Marier le beau et l’utile, tout un art … qui fait recette. Pas un journal qui n’ait sa rubrique design, du très sérieux quotidien Le Monde au féminin Biba, en passant par le mensuel de niche Art magazine. Petite revue de presse hivernale et hexagonale : « Pour symboliser les évolutions de la maison au cours des dernières années, Ikea a demandé à ses designers de réaliser dix meubles et objets de décoration », pointe le premier média. Le cahier tendances du second se la joue plus sélect : « On trinque design », grâce au bouchon de dégustation dessiné par Christian Biecher pour Ruinart ou à l’ « écrin seau à champagne » chez Dom Pérignon signé par l’Australien Marc Newson. Mieux vaut ne pas toucher pendant que l’on apprend les recommandations d'un autre article : « Comment s’offrir un classique du design sans se ruiner » ?

Les bons plans

Vert de jalousie ? OK, on vous résume ces secrets d’initiés. Si le 'vintage' vous importe peu, direction les boutiques des éditeurs. Ce sont eux qui fabriquent les projets initiaux des designers, avec leur accord : vous pouvez donc tabler sur du sûr, du neuf et du relativement accessible, à condition de ne pas craquer pour un modèle associant matériaux luxueux et procédés coûteux.
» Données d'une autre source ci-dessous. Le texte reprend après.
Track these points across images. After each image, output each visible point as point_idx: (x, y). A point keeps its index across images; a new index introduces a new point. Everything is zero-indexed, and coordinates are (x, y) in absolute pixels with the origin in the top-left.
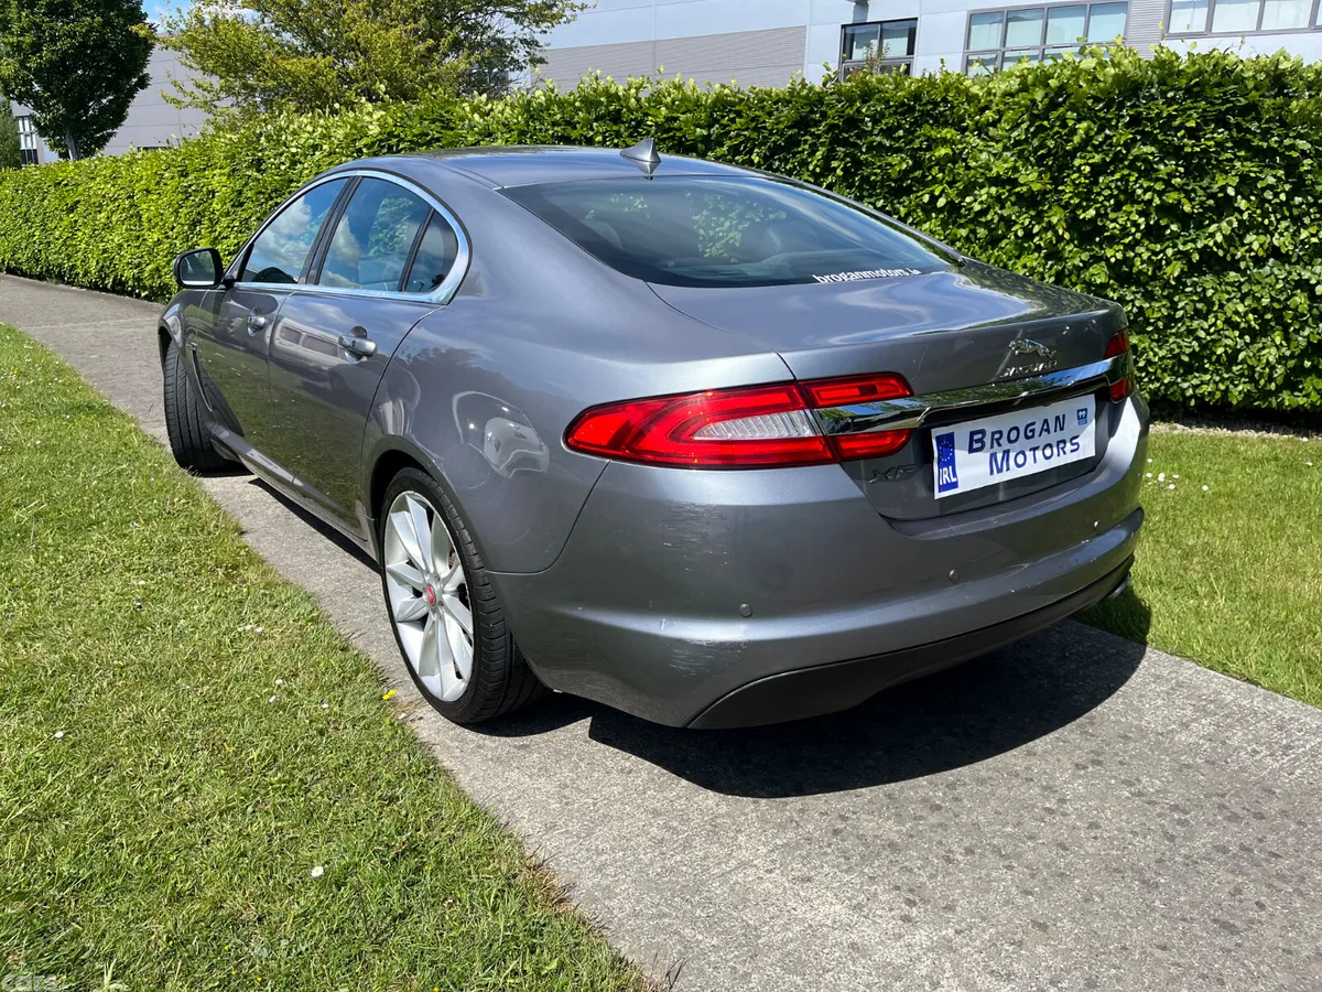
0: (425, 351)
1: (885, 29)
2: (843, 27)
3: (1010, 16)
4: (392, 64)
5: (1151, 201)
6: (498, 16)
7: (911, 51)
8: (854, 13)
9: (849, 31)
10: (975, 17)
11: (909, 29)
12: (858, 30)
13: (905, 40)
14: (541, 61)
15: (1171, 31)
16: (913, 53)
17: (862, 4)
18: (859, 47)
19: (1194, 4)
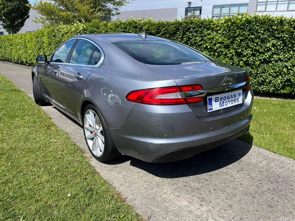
0: (93, 78)
1: (195, 9)
2: (186, 8)
3: (222, 7)
4: (85, 14)
5: (253, 48)
6: (109, 4)
7: (200, 14)
8: (188, 5)
9: (187, 9)
10: (214, 7)
11: (200, 9)
12: (189, 9)
13: (199, 12)
15: (257, 11)
17: (190, 3)
18: (189, 13)
19: (262, 5)
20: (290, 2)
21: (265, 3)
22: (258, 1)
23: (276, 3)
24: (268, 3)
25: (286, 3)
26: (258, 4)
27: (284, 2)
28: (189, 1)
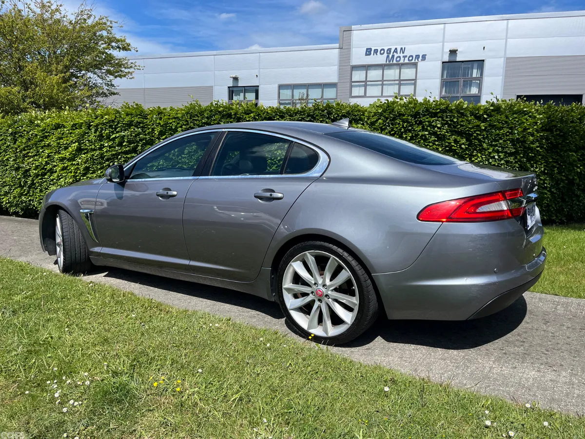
1: (246, 89)
2: (229, 87)
3: (294, 87)
7: (257, 98)
8: (233, 82)
9: (231, 89)
10: (281, 87)
11: (256, 90)
12: (235, 89)
13: (254, 95)
14: (114, 94)
15: (353, 95)
16: (258, 99)
17: (236, 79)
18: (235, 95)
19: (359, 86)
20: (402, 82)
21: (364, 83)
22: (353, 80)
23: (381, 83)
24: (368, 83)
25: (396, 84)
26: (353, 84)
27: (393, 82)
28: (234, 76)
« Comment s’offrir un classique du design sans se ruiner »

Côté enchères, misez sur les ventes en région qui recèlent d’objets et meubles récents, donc abordables. C’est chez les antiquaires que vous dénicherez les meubles et objets de fabrication ancienne, patinés par le temps. Quitte à partager : acheter par lots permet d’optimiser l’investissement, qui se révélera de toute façon judicieux à terme.

Quant aux vide-greniers et brocantes, elles peuvent valoir le coup, mais il faut avoir le coup d’œil : 1000 lights et 1000 chairs aux éditions Taschen (ça tombe bien, ces éditions sont internationales) est censé vous armer pour apprendre à reconnaître les œuvres et traquer leurs variantes. Les ventes sur Internet ? A vos risques et périls, les copies y abondent, notamment celles en provenance d’Italie où leur fabrication est autorisée !

Les jeunes prometteurs

Vous n’avez pas encore décroché ? La 'design addiction' vous guette, comme le croque l'illustrateur Jean-Philippe Delhomme dans un album paru chez Thames et Hudson. D'autant que cet ultime snobisme de l'époque ne connaît pas de frontières ! De nombreux petits 'Starck' présentent aujourd'hui leurs créations dans l'Europe entière.

Made in France, Ronan et Erwan Bouroullec, deux frères bretons à la créativité débordante, infiltrent ainsi les plus grands éditeurs tels que Cappellini, Vitra, ligne Roset et la galerie Kréo. D'origine italo-suisse, Claudio Colucci est repérable à ses couleurs gaies et son univers surréaliste. Avec ses créations baroques, Jaime Haynon est quant à lui le dernier trublion de la scène espagnole, jugé comme un des 10 créateurs qui comptent par le magazine anglais Wall Paper qui fait référence.

C’est depuis Munich que Konstantin Grcic, décline un design rationnel, appris au Royal College of Art de Londres. Autre institution prestigieuse, la Design Academy d’Eindhoven a elle donné des ailes à une enfant du pays, Helle Jongerius. Humaniste du design industriel, elle s’inquiète, avec la malice qui la caractérise, que l’esthétique de l’objet prime souvent sur l’usage auquel il est destiné. Une réflexion qui converge avec l’analyse de Cédric Ragot. Si le design connaît un tel engouement, c’est parce qu’il est l’ultime valeur ajoutée. Une qualité que le marketing n'a pas manqué d'exploiter.